Мы на очередной границе между двумя бассейнами, на острие очередного ножа гор, который разрезает Южную Америку, распределяя ее воды между двумя океанами. Из скалы тонкой струйкой вытекает ручеек, бежит вдоль дороги, пока не теряется где-то в кустиках, прижавшись к подножью склона. Наши взоры охватывают дали необозримой долины, устремляются к новым хребтам на горизонте и вновь возвращаются к серебряной полоске воды у дороги.
— Мы можем по ней послать привет в Бразилию, в Атлантический океан, а по Гольфстриму, пожалуй, и в Европу. Представь себе, где-нибудь в северном Перу это будет уже мощный поток, потом он сольется с Амазонкой, покатит свои воды через девственные бразильские леса и плантации и, прежде чем омыть в устье остров Маражо, достигнет нескольких километров ширины. Он пересечет всю Южную Америку…
— А здесь, где-то позади нас, из этой вот скалы вытекает другой ручеек. Не успеет он как следует вырасти, как умрет в Тихом океане, В каких-нибудь ста пятидесяти километрах отсюда.
Босиком на снегу
Небольшое селение Андауайлас. Небольшое, но примечательное. Здесь есть бензин, который сюда с большим трудом притащили на грузовиках от самого океана. Он вдвое дороже, чем на берегу, в порту, потому что в Перу нет фондов для уравнивания дорожных расходов при доставке товаров в различные уголки страны. Но и вдвойне заплатишь с удовольствием, потому что иначе застрянешь здесь и сложа руки будешь ожидать в лучшем случае чуда.

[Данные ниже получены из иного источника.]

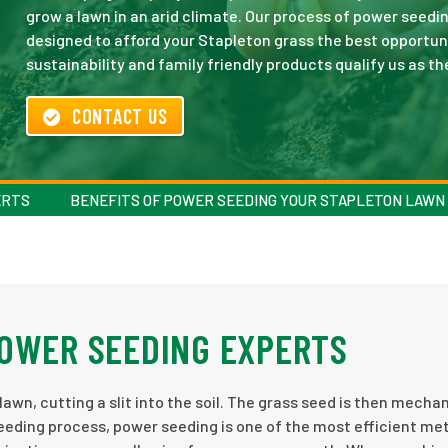
grow a lawn in an arid climate. Our process of power seedin
designed to afford your Stapleton grass the best opportu
sustainability and family friendly products qualify us as th
CONTACT US
ERTS
BENEFITS OF POWER SEEDING YOUR STAPLETON LAWN
POWER SEEDING EXPERTS
awn, cutting a slit into the soil. The grass seed is then mechan
seeding process, power seeding is one of the most efficient m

— Вам придется налить бензин самим, мне сейчас некогда. Вон там, в углу, ведро, насос в бочке, — бросает продавщица через плечо; она продает картофель, сахар, пуговицы и бензин одновременно, и лавка ее полна покупателей.
— Вы откуда, muchachos? — успевает она, между прочим, спросить нас в промежутке между отвешиванием и расчетами.
— Издалека, из Чехословакии.
— Ааа, de Checoslovaquia vienen! В таком случае в Андауайласе у вас есть земляк. Его зовут Чарослаф Оречши, жаль, что его сегодня здесь нет, он уехал куда-то в Аякучо. Он бы с удовольствием с вами поговорил.
— Здесь чеха могут сделать татарином, — рассмеялись мы, как только за нами захлопнулись двери лавочки. — Ведь это Ярослав Горжейши! И здесь бросил якорь земляк — и вот получился из него Чарослаф Оречши!
Четыре часа дня. Мы решили, что успеем одолеть еще кусок пути. Нам сказали, что в Чинчеросе можно переночевать. Но Чинчерос находится еще за одним водоразделом высотой почти в четыре с половиной тысячи метров. Мороз пробегает по коже при мысли, что где-нибудь там, наверху, с машиной может что-либо случиться, и нам тогда придется заночевать на дороге. Но на размышления и колебания у нас нет времени. Каждый километр, приближающий нас к Лиме, хорош. Позади нас, там, где мы уже проезжали, тучи снова волочат по земле шлейфы дождя.